Use make grade to test your work so far. You should be able to pass the "replay" test.

Logging File System Operations

We have provided a full implementation of file system functions in fsdriver.c. In order for the file system to support transactions, all file system operations that modify the disk must have corresponding entries in the log.

(The following commands modify the disk: write, link, unlink, rename, mknod, and truncate.)

Change fs_mknod in fsdriver.c to use transactions: currently, it writes changes directly to the disk using fs_mknod_install. First, add a log entry for the operation using log_tx_add: pass in the opcode OP_MKNOD and a pointer to a populated log_args_t. Then, call fs_mknod_install with the appropriate arguments. In this exercise and the next, you will find some or all of the following library functions useful: strcpy, memcpy, and time (as usual, use the man pages to learn the usage of these library calls; for example, man 2 time).

Also implement the OP_MKNOD case branch in log_entry_install (defined in log.c) by calling fs_mknod_install with the appropriate arguments.

At this point, your driver should pass the test test_touch_crash.bash; equivalently, you should pass the "touch" test when doing make grade. The test checks the following:

Calling $ touch mnt/[file] creates a log entry for mknod and creates a file.
If a commit ioctl is received after the file is created, the file re-appears when the driver is restarted.
If no commit ioctl is received after the file is created, the file does not re-appear when the driver is restarted.

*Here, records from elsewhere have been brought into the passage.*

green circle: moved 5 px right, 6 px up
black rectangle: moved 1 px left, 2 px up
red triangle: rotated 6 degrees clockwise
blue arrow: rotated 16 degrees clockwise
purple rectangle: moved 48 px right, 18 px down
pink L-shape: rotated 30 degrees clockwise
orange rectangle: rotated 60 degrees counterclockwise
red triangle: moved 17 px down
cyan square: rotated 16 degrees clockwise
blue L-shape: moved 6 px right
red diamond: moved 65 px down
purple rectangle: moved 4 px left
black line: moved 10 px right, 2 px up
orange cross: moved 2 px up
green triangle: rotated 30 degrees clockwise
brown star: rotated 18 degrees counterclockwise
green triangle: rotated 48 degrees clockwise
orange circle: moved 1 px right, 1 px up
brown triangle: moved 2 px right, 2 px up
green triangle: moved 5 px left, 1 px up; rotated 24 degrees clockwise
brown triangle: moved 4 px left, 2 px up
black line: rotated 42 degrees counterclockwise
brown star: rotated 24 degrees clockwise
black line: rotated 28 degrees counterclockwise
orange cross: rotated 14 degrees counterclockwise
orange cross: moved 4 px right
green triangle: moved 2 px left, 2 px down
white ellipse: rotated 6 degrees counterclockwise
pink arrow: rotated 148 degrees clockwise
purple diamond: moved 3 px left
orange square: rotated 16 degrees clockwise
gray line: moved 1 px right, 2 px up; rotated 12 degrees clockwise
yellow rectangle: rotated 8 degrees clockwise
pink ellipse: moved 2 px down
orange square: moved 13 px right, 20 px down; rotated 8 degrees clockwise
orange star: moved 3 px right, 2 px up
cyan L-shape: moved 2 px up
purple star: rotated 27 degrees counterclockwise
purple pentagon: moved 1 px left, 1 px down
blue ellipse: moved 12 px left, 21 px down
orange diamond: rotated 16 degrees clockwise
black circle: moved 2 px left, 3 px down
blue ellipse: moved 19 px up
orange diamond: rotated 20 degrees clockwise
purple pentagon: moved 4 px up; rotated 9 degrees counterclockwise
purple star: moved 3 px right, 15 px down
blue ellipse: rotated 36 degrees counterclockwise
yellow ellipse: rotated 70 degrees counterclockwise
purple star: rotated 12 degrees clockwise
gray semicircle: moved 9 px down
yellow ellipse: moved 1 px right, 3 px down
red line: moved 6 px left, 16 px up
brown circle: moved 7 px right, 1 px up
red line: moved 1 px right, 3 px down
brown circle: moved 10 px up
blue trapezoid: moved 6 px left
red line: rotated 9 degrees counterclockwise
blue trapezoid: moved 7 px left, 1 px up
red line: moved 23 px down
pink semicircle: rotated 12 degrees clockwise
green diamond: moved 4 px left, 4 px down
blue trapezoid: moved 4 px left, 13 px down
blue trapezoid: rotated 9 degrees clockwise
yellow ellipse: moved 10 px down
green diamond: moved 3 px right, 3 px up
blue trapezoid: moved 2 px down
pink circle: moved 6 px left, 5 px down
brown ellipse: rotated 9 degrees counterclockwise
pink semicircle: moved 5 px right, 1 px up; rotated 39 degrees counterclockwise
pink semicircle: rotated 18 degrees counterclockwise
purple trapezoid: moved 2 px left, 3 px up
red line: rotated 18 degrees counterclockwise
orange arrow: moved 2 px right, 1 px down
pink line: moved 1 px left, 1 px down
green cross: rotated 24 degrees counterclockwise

Using the same pattern as in Exercise 3, modify the following functions to use transactions: fs_write, fs_link, fs_unlink, fs_rename, and fs_truncate. See the prior exercise for standard C library calls that may be useful.

It will be easiest to do this by changing one function at a time. You can use the scripts provided in test/ and make grade to test your solution.

After modifying fs_write, you should be able to pass the "echo", "time", "big_txn" and "many_txn" tests.
After modifying fs_truncate as well as fs_write, you should be able to pass the "truncate" test.
After modifying fs_rename, you should be able to pass the "mv" test.
After modifying fs_link, you should be able to pass the "link" test.
After modifying fs_link and fs_unlink, you should be able to pass the "unlink" test.

Handing in the lab

After a successful submission, you should receive email confirmation (at your NYU email address).

If you submit multiple times, we will take the latest submission and count slack hours accordingly.